▸ PROVIDED INFORMATION:
- Opening Delimiter -

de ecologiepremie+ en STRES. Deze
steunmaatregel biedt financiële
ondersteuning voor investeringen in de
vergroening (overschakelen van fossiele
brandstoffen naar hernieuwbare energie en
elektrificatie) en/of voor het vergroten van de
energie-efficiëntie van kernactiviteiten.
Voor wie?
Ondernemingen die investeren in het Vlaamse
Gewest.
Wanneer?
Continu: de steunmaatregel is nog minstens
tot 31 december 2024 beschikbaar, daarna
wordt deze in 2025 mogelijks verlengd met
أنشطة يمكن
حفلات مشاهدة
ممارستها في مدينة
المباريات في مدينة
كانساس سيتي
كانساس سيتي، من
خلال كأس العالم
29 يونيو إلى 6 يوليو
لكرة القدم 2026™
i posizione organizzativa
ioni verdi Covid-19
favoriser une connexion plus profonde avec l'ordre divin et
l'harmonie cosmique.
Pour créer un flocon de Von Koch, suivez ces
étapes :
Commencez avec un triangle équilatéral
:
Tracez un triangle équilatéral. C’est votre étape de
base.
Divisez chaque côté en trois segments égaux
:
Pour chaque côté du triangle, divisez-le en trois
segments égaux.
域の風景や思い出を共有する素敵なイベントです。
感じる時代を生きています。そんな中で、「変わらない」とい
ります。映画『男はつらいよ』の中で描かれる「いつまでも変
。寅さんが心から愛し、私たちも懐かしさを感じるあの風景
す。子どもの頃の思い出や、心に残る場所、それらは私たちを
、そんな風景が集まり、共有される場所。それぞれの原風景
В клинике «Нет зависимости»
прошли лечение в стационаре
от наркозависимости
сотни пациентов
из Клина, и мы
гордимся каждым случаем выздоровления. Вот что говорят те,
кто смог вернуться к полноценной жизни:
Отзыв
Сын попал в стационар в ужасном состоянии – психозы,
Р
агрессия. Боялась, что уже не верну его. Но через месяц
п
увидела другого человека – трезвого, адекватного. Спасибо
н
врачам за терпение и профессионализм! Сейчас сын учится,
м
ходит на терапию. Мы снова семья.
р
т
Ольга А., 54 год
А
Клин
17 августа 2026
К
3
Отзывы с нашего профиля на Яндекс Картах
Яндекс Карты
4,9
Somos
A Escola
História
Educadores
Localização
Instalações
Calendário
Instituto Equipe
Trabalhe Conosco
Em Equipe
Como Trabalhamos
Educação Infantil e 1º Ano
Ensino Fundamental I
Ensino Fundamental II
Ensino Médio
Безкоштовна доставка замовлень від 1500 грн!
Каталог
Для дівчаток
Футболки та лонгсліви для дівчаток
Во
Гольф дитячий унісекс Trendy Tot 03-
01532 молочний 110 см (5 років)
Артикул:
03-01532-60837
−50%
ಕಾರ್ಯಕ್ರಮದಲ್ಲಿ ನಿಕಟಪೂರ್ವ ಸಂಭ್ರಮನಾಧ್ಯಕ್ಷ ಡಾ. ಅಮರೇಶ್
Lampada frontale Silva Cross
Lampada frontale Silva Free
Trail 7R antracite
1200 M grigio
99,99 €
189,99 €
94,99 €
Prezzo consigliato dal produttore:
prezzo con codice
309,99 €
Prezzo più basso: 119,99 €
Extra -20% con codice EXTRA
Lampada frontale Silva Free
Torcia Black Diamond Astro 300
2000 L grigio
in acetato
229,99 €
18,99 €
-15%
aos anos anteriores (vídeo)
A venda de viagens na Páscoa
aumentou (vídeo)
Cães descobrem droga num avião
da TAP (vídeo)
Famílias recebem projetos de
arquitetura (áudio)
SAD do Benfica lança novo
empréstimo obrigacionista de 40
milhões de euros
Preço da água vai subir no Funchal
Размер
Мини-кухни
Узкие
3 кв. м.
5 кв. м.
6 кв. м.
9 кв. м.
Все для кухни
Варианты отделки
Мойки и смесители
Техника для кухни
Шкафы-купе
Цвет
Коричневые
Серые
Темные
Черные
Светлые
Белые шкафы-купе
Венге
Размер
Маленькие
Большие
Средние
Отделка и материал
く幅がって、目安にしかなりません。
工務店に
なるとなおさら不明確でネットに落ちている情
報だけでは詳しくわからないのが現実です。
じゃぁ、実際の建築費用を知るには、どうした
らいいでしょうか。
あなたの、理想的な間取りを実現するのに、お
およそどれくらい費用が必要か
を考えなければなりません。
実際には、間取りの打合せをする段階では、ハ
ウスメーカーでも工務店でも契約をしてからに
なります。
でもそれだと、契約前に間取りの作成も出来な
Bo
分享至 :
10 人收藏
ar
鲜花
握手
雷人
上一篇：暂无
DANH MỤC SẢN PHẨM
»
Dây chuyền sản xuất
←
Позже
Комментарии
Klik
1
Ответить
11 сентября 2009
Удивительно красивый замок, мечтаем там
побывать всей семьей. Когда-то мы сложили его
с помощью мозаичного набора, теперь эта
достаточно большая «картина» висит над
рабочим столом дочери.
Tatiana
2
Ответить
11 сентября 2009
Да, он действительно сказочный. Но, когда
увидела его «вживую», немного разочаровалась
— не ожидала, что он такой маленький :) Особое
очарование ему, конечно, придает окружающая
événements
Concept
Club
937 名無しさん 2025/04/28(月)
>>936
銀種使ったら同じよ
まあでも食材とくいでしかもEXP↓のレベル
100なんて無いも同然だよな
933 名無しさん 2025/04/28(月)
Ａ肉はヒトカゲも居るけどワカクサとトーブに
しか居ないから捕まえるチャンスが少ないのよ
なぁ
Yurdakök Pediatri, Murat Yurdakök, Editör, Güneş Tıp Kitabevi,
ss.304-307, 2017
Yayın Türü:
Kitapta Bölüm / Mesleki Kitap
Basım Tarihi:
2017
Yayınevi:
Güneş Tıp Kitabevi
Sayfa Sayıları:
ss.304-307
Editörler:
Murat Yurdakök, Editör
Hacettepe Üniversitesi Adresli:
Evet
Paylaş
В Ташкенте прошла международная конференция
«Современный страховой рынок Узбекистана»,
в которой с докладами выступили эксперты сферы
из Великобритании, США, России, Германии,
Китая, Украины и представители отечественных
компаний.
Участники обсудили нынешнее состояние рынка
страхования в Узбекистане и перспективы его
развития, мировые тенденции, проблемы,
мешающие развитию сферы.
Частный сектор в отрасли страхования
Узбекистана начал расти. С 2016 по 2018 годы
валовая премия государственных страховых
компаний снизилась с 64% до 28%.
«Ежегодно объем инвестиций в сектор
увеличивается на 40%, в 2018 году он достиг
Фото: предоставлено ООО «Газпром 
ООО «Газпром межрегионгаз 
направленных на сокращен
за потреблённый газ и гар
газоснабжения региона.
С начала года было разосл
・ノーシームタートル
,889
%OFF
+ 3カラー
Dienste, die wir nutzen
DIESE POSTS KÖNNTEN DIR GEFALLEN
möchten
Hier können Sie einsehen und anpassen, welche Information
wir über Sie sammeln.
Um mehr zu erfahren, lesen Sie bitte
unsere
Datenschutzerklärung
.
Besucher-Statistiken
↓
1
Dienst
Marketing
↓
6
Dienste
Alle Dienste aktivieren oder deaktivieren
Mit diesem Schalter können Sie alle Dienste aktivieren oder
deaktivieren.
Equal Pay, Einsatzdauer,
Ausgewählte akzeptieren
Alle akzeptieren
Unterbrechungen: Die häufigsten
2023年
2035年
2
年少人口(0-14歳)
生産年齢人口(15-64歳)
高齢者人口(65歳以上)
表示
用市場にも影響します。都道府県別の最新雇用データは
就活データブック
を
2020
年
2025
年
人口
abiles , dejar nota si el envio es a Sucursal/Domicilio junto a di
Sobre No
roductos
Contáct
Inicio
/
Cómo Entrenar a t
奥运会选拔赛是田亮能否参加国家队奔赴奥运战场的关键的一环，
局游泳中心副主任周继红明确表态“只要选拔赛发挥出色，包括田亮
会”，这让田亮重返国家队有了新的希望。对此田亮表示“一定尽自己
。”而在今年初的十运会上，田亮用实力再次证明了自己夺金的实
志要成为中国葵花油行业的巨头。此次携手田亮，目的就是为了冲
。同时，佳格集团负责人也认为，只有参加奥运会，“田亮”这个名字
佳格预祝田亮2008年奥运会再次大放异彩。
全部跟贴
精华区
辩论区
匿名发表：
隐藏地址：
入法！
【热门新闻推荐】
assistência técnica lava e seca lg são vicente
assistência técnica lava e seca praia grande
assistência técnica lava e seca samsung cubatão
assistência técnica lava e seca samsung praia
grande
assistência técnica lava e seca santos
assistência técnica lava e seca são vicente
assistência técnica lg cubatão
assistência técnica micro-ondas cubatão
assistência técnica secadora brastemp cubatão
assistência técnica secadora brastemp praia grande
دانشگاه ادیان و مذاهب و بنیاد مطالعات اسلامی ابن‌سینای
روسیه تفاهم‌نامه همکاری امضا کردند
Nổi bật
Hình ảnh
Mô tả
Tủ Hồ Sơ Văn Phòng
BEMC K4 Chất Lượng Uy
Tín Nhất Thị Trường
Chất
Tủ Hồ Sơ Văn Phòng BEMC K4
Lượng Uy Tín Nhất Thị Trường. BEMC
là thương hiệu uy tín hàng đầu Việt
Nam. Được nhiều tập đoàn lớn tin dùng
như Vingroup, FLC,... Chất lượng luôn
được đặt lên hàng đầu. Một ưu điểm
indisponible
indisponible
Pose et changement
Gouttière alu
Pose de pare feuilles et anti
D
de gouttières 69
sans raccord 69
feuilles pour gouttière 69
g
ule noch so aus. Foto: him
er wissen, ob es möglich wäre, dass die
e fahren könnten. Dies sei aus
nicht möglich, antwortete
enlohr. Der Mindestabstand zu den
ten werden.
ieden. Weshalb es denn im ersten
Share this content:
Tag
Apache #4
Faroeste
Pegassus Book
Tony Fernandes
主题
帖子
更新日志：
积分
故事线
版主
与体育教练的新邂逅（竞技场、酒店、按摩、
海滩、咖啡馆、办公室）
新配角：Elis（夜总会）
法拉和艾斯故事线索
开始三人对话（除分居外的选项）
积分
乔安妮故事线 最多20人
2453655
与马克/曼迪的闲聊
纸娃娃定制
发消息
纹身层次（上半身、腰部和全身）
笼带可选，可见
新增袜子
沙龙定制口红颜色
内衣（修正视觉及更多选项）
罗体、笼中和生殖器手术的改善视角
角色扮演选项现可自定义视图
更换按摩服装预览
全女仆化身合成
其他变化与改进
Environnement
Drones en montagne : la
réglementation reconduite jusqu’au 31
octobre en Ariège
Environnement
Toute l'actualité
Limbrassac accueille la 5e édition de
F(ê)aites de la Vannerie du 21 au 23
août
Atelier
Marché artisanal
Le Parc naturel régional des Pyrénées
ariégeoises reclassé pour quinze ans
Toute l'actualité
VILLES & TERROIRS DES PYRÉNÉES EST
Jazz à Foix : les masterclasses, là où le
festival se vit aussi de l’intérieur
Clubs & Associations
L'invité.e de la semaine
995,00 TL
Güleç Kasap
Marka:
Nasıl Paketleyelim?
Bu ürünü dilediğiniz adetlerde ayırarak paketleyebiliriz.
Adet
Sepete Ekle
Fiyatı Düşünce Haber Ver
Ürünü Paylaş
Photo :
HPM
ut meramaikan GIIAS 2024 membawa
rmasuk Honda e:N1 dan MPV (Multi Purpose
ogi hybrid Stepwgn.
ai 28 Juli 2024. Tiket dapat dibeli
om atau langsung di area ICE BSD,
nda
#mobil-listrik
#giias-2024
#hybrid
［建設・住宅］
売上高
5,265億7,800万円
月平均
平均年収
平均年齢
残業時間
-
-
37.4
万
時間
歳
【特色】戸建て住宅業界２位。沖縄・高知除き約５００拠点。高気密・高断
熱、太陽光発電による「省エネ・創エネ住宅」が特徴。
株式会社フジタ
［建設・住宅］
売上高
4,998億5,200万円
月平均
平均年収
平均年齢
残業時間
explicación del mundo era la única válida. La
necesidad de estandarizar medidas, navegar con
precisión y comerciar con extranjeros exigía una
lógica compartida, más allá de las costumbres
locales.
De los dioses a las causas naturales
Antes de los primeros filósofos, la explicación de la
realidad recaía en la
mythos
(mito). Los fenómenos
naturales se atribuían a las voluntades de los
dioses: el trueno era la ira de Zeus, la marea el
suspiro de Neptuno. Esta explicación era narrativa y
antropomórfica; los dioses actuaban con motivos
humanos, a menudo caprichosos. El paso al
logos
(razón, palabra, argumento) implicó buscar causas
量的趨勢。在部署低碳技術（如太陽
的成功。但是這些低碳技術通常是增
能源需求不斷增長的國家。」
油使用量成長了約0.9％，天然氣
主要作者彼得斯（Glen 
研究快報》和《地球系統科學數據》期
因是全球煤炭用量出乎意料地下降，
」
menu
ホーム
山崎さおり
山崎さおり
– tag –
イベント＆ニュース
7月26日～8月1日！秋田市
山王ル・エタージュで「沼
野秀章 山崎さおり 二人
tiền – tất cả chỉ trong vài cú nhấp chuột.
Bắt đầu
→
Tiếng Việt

- Closing Delimiter -

▸ INSTRUCTIONS TO FOLLOW: Looking at the data above, count every line holding the word "Dienste" and state only the count.

▸ RESULT: 4